Building Revenue with Online Event Extensions

May 18, 2012

It’s no secret that live events are becoming increasingly integrated with the online world. Attend an expo and you’re likely to see someone tweeting about it next to you, and behind you . . . and across the room. Question and answer sessions may include questions fielded from remote attendees, while your participant packet will probably include a link where you will be able to view each presentation you sat in on and even those you didn’t.

More and more publishers are leveraging online event extensions to get more revenue from their live events and increase audience engagement. Benefits include:

  • Expanding dialogue between participants and sponsors.
  • More registrations and leads, which equate a bigger marketing footprint (in some cases, leads have been doubled by online extensions).
  • Giving a greater reach to the content you have already created for the live event.

A recent webcast sponsored by Performedia, shed a little light on online extensions and a few tips for executing them.

First, what is an Online Event Extension?

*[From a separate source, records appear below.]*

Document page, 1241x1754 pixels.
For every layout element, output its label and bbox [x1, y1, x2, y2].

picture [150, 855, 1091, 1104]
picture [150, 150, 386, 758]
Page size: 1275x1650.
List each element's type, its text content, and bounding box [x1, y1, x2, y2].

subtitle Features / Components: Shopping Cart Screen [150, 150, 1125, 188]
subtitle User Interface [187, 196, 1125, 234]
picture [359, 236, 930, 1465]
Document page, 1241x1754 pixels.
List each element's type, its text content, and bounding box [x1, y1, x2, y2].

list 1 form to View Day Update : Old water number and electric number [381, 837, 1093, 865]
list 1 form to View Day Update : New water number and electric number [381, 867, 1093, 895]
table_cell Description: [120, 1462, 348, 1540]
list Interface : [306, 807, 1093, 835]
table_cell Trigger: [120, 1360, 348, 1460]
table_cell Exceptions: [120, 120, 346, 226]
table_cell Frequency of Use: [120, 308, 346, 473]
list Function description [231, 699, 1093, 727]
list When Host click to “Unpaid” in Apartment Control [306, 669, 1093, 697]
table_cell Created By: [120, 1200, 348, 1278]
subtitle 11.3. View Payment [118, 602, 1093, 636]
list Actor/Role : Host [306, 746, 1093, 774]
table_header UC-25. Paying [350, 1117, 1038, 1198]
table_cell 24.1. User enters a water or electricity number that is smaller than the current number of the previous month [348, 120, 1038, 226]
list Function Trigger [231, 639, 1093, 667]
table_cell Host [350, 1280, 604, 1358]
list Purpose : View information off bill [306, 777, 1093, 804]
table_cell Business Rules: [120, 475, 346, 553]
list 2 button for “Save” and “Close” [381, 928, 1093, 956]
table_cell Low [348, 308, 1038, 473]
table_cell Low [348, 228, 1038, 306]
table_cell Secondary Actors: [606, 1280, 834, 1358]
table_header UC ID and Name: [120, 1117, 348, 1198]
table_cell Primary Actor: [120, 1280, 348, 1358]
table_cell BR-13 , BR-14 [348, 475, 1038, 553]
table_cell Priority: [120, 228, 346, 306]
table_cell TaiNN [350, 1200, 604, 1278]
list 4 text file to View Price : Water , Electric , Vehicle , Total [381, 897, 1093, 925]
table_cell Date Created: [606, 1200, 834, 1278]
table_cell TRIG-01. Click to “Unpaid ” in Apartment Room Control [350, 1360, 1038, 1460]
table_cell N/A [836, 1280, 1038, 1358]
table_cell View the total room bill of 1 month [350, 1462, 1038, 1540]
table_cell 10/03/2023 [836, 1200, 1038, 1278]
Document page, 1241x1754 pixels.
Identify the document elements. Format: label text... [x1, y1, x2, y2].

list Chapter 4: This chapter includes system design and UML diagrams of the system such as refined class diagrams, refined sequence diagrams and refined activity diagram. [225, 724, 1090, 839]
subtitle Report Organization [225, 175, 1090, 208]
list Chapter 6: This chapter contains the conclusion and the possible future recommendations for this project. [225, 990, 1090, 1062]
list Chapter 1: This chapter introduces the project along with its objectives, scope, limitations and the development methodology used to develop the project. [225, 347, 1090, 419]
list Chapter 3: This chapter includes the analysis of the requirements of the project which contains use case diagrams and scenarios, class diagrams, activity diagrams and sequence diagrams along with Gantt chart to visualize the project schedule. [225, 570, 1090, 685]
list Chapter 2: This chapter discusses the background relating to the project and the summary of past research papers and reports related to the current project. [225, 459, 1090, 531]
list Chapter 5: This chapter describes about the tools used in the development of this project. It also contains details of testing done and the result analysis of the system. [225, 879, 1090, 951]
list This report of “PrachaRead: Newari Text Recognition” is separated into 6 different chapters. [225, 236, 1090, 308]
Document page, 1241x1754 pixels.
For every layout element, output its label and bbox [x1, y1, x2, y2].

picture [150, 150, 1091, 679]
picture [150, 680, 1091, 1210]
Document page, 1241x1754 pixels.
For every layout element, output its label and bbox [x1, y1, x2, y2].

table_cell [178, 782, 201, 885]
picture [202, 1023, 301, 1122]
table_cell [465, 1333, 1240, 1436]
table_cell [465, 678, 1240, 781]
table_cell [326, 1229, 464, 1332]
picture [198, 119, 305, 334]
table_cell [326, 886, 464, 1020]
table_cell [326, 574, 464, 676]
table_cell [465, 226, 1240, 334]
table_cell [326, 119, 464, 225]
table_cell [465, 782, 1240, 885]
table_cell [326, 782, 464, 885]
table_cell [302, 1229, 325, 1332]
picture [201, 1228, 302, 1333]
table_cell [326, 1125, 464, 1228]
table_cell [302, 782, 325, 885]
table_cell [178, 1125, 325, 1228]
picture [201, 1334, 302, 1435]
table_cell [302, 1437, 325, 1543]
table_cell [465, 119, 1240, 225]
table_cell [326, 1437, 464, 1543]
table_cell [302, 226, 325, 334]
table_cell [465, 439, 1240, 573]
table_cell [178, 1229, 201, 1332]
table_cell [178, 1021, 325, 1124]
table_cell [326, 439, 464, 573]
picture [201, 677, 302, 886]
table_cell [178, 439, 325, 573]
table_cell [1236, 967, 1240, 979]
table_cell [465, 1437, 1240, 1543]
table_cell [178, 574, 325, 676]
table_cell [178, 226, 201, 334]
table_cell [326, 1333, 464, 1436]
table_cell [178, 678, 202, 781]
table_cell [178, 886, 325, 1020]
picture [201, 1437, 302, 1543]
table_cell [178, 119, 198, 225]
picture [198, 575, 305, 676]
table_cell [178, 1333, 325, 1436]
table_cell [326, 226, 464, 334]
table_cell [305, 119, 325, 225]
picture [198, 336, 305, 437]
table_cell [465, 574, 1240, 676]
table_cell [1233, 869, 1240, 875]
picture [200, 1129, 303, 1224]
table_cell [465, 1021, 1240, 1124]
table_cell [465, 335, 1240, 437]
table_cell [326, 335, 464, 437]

Essentially, it’s a way to get content from your live event online, so that those who can’t attend can still benefit from it and interact with the community. This happens in three ways:

1)    On demand

2)    Live

3)    As Live (where remote participants gain access to content from the live event and can interact with the speakers during set times, post-event.)

A few tips for success:

  • Start small.
  • Create separate marketing plans and demos to get sponsors on board.
  • Don’t “cannibalize” the live audience; build on it.
  • Market the online event to geographic areas outside of the live event location.
  • Ensure that your speakers/presenters understand the live extension and sign releases that include this component.
  • Have reliable AV and technical support in place and present during the event.
    • Include an audience mic and a plan for handling online questions.
  • Choose on-demand or as live, to avoid the time zone challenges of a simulcast.
  • Clean up the content for on-demand presentation, to limit distractions.
  • Think creatively about integrating mobile and social media.
  • Consider providing video booth tours that allow sponsors connect more directly with remote participants.
  • Make sure your SaaS CMS has a strong events/directories component that allows you to market your events and engage visitors before, during and after.